A winter weather advisory remained in effect Wednesday morning as the Chicago area woke up to more snow - though it was less than what was initially projected.
The advisory went into effect Tuesday and will last through 6 p.m. CST in Lake, Newton, Porter, Jasper and Benton counties in Indiana, according to the National Weather Service, which warned of total snow accumulations between 2 and 4 inches.
LaPorte County in Indiana was also under an advisory through 12 a.m. Thursday, and another winter weather advisory was expected to remain in effect through 12 p.m. in Cook, DuPage, Will, Kendall, Grundy, LaSalle and Livingston counties, with possible snow accumulations of 2 to 3 inches in some areas.
The NWS said wind gusts could reach as high as 35 miles per hour and warned that the snow would make for slippery road conditions for the morning commute.
The winds also prompted lakeshore flood warnings for the counties on the Illinois shores of Lake Michigan through 3 p.m., and on the Indiana shores through 9 a.m. Thursday. The National Weather Service warned that waves between 8 and 12 feet tall would hit the lakeshore in Lake and Cook counties in Illinois, and waves between 10 and 14 feet would batter Lake and LaPorte counties in Indiana, exacerbating already significant beach and shoreline erosion, as well as damaging vulnerable structures and even threatening roadways.
While snow continued to fall as the day began Wednesday, it was not as much as what had initially been forecast. A minor shift in direction for the winter storm on Tuesday made a major difference in projected snow totals, and the NWS downgraded what had initially been winter storm watches to the less severe advisories in place across the area.
According to NBC Storm Team 5 meteorologists, a direction change had the winter system that was expected to dump nearly a foot of snow in some locations moving south as of Monday.
That, combined with a sharp cut-off line for snow in the system, means many in the Chicago area will be left with little to no accumulation, particularly in locations north and west of Chicago.
By Tuesday afternoon, models were showing totals ranging from less than an inch north to up to 5 inches of part of northwest Indiana.

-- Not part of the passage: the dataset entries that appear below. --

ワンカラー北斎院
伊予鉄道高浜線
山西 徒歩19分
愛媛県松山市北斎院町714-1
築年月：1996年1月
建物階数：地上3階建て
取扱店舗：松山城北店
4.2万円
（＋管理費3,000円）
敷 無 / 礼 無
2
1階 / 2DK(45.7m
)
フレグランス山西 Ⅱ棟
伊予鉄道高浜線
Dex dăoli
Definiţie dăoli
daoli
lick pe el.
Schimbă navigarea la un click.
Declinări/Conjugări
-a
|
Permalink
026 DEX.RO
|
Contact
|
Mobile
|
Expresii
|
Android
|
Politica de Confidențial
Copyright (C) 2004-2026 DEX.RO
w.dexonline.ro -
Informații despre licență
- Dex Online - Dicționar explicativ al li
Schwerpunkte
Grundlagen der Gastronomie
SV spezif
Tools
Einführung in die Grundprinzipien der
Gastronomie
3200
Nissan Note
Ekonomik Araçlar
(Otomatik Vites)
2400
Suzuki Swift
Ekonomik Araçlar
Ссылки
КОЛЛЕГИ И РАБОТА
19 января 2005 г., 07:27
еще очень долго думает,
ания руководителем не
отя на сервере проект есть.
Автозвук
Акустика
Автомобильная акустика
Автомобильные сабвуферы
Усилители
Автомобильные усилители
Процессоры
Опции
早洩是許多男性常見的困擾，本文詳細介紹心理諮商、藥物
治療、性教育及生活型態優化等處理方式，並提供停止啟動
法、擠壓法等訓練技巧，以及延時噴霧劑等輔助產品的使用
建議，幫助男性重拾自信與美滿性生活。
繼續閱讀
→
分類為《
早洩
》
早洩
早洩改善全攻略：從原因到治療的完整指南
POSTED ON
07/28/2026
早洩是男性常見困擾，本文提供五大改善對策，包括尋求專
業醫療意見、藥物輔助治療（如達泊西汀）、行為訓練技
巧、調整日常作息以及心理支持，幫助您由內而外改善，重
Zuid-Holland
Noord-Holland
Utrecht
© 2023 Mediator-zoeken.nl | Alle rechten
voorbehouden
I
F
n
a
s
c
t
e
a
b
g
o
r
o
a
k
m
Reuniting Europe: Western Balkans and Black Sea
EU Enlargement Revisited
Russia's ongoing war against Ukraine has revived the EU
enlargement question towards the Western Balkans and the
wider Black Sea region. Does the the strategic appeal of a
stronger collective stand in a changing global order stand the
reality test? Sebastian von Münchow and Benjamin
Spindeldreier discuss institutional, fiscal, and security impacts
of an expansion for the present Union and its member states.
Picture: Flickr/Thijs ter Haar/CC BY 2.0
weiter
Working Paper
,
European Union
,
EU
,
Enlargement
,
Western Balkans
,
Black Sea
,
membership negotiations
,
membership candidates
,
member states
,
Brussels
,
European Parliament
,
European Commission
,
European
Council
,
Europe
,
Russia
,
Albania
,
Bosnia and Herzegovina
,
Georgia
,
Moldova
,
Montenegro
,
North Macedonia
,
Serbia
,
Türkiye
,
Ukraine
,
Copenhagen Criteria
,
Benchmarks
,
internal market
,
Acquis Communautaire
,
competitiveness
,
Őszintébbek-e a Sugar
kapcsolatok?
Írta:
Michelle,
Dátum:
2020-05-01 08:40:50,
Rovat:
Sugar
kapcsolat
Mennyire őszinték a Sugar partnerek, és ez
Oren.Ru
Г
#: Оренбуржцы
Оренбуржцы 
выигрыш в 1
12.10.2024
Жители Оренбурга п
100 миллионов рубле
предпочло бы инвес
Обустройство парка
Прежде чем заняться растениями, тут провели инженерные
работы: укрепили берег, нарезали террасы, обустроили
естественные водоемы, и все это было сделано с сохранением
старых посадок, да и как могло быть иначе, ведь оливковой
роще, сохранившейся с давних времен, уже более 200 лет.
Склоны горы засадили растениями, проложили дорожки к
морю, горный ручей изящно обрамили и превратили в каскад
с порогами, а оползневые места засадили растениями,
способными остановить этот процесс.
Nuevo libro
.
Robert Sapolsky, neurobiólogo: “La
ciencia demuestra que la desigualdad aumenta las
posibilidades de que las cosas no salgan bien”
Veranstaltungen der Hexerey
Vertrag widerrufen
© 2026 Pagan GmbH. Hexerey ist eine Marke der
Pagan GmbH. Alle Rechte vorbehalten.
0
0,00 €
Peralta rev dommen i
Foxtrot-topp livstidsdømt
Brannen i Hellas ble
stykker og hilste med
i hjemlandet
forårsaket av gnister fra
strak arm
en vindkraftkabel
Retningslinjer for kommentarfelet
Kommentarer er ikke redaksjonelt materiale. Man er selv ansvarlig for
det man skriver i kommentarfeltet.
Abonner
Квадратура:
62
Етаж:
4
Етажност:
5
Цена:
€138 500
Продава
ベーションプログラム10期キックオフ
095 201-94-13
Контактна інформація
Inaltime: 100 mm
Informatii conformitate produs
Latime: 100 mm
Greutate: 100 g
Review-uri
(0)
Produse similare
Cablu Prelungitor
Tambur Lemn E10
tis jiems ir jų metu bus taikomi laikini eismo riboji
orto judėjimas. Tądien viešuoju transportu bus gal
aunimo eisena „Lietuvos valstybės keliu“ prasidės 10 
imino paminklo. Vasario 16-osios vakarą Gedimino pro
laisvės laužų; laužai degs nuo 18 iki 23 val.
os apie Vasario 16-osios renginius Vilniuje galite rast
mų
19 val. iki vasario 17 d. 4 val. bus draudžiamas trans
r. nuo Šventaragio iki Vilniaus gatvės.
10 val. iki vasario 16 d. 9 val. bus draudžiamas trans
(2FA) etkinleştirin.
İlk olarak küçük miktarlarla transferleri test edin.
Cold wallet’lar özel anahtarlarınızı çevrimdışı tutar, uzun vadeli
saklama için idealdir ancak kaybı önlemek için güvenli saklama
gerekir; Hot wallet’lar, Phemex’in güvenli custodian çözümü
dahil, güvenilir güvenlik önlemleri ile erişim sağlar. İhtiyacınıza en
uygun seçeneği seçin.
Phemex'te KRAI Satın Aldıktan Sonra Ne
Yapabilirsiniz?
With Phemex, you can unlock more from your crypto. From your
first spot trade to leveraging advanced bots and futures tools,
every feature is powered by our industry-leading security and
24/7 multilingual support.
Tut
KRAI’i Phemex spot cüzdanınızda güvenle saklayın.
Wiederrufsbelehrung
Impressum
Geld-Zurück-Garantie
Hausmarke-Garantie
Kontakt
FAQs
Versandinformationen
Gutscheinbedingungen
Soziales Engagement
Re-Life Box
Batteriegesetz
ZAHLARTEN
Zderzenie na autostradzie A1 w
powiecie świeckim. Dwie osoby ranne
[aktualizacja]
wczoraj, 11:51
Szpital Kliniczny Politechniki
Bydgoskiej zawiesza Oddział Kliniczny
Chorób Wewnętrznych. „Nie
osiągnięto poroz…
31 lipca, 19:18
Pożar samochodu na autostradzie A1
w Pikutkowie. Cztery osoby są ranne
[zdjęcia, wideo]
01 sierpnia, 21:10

The shift in the storm's path wasn't entirely unexpected, though, as NBC Storm Team 5 meteorologists had been tracking the possibility, warning that totals might change as the work week began.
Late Tuesday afternoon, a light mix of snow and rain moved into some locations and transitioned to all snow as it moved north through the evening.
The light to moderate snow was expected to taper off through Wednesday afternoon before ending. Wednesday was expected to be quite windy still and cold with highs between 30 and 34 degrees.